The hallus valgus is staged based on the radiological finding:
In stage 1 - The intermetatarsal angle is less than 12 degree, the hallus abductus angle is less than 25 degree and the joint is deviated or congruent with or without hallux deformity.
In stage 2 - The intermetatarsal angle is less than or 16 degree, the hallus abductus angle is more than or 25 degree and the joint is deviated, congruent or subluxed with or without hallux deformity.
In stages 3 - The intermetatarsal angle is more than 16 degree, The halus abductus angle is more than 35 degree and the joint is deviated or subluxed with or without hallus deformity as well as joint arthrosis.
The differential diagnosis of hallus deformity includes infection ( osteomyelitis and septic arthritis ) , disorders of the tendon ( rupture of the tendon, tenosynovitis and tendinosis) , trauma ( stress, fracture, Sesamoiditis, turf toe ), joint disorder ( gout, rheumatoid arthritis and osteoarthritis ) as well as foreign body , granuloma, ganglia and bursitis.
Hallus valgus is a condition which requires treatment.
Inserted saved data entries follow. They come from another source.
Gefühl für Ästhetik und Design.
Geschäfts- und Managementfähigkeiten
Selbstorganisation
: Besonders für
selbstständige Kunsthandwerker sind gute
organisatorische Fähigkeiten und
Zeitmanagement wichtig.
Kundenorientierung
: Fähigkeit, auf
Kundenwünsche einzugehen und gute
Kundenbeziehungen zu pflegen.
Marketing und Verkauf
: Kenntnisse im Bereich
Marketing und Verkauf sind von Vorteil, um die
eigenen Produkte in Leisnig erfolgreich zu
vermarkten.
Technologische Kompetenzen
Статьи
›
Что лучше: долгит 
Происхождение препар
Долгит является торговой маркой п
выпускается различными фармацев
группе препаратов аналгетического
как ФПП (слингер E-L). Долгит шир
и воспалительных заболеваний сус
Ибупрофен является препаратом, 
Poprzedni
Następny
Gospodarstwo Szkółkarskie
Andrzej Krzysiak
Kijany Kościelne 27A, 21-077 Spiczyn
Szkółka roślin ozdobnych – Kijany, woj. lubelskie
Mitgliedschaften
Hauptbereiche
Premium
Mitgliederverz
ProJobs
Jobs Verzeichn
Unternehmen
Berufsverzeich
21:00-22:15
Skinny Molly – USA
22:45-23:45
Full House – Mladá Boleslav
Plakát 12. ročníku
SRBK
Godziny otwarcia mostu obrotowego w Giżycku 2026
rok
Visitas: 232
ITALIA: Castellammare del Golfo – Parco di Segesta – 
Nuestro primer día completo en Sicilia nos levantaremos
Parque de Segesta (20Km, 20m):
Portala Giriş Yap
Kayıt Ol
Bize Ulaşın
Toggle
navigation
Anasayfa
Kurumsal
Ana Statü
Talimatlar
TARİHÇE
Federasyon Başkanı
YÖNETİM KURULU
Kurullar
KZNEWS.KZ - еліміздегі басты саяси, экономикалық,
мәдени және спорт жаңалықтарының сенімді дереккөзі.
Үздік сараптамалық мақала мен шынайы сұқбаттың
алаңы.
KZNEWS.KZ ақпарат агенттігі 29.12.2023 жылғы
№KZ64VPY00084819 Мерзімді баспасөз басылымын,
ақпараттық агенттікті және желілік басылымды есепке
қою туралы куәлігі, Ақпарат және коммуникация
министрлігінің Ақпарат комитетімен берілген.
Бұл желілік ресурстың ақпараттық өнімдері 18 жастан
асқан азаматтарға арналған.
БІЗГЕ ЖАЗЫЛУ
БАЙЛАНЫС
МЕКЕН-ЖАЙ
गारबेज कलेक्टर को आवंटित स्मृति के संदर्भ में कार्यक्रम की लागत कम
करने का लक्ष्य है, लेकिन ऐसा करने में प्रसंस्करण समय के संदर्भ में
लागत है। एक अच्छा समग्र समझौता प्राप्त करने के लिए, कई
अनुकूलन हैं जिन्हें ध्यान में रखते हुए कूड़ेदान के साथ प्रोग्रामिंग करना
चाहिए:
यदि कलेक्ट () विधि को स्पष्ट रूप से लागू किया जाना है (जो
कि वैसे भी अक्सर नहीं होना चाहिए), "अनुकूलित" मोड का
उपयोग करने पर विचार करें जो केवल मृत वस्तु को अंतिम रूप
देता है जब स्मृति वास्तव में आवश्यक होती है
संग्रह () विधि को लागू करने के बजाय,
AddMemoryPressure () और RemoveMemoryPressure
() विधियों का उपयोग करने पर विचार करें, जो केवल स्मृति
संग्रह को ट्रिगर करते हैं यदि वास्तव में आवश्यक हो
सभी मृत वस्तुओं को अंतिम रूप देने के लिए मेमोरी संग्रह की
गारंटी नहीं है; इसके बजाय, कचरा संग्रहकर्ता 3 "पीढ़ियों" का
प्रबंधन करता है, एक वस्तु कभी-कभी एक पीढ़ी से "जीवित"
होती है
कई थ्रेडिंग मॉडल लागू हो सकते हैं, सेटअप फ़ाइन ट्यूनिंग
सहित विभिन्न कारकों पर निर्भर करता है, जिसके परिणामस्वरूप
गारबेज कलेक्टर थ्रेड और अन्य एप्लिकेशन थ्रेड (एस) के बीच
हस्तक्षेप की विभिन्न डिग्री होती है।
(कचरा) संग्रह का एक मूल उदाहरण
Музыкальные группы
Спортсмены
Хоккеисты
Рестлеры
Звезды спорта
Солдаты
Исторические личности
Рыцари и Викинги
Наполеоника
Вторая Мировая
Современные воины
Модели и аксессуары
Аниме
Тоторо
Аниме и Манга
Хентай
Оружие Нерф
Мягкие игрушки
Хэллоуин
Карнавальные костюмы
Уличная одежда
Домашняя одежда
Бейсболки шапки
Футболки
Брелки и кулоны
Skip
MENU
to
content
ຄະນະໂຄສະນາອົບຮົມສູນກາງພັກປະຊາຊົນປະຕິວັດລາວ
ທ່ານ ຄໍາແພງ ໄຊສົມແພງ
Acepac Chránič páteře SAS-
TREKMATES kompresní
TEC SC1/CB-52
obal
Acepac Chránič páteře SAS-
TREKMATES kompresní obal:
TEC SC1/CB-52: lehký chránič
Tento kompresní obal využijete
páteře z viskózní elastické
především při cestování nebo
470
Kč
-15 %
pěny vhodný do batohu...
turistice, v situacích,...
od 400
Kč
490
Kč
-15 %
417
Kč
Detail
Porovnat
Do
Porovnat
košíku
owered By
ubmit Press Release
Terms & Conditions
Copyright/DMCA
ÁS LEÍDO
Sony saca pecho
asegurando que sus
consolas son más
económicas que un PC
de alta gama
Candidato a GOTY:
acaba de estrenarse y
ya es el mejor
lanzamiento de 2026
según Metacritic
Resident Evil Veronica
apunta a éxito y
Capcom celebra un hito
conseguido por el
It will not heal without treatment. Surgical treatment is more beneficial than conservative treatment in improving the outcome.
The most common conservative approach in treating hallus valgus may include proper footwear that able to reduce the pressure on the MTP joint ( metatarsophalangeal joint ) such as wide shoes or low heeled shoes (Shoe’s modification). Introduction of foot insert (orthoses) which may alter the abnormal rotation of the foot. Night splinting is introduced with hope to balance the supporting ligaments. Intrinsic foot muscle strength will improve with stretching exercise. Inflammation can be reduced with ice and to decrease the MTP joint (metatarsophalangeal joint) friction bunion pad is used.
Mangold ointment is a form of alternative or complementary medicine that will reduce the swelling and pain of the soft tissue over a period of 8 weeks. Non steroid anti inflammatory drugs are taken to reduce pain and relieve the swelling.
Surgery is only performed if the conservative treatment fails to improve the patient symptoms (severe pain) and dysfunction of the joints. The patient should be referred to Podiatric feet and ankle surgeon. The outcome of the surgery may include the big toe may not be straight and the patient unable to fit into a smaller shoe. The most common surgical procedure are Mitchell‘s operation and Keller‘s operation. Mitchell’s operation is performed in younger people and adolescent. Mitchell’s operation involved performing osteotomy of the neck of the metatarsal bone and medial displacement of the metatarsal head.Keller’s operation is performed for elderly people. In this procedure the dorsal and medial exostoses as well as proximal third of the proximal phalanges are excised to form a fibrious ankylosis.
Another surgical treatment may include fusions of the first metatarsophalangeal joint ( MTP joint ) by arthrodesis and removal of the joint and replace it with a prosthesis ( arthroplasty ) . Bunionectomy / exostectomy that involve removal of the medial body prominence of the MTP joint are performed. Osteotomy and realignments can also be performed as well as Lapidus procedure which involves a fusion that is performed at / near the first metatarsophalangeal joint (MTP joint). Manipulation of the soft tissue is also performed to alter the function and structure of the tendons and ligaments.
The outcome from hallus valgus is influenced by the modality of the treatment. 90% of adolescent may have a success rate in reconstructive operations.
The complication of hallus valgus may include deformity, pain, thickening of the synovial and bursitis over the MTP joint as well as hyperostosis, plantar keratosis and secondary osteoarthritis. Other complication may also occur from the treatment of hallus valgus such as in Keller‘s operation, that include excessive shortening of the hallus, recurrence of the deformity, metatarsalgia and stiffness of the joint. Arthrodesis of the MTP joint (metatarsophalangeal joint) may result in failure of fusion, malposition and intertarsophalangeal osteoarthritis. Other complications are hallus varus, decrease sensation over the phalanx or the metatarsal head, recurrence of the bunion and early swelling.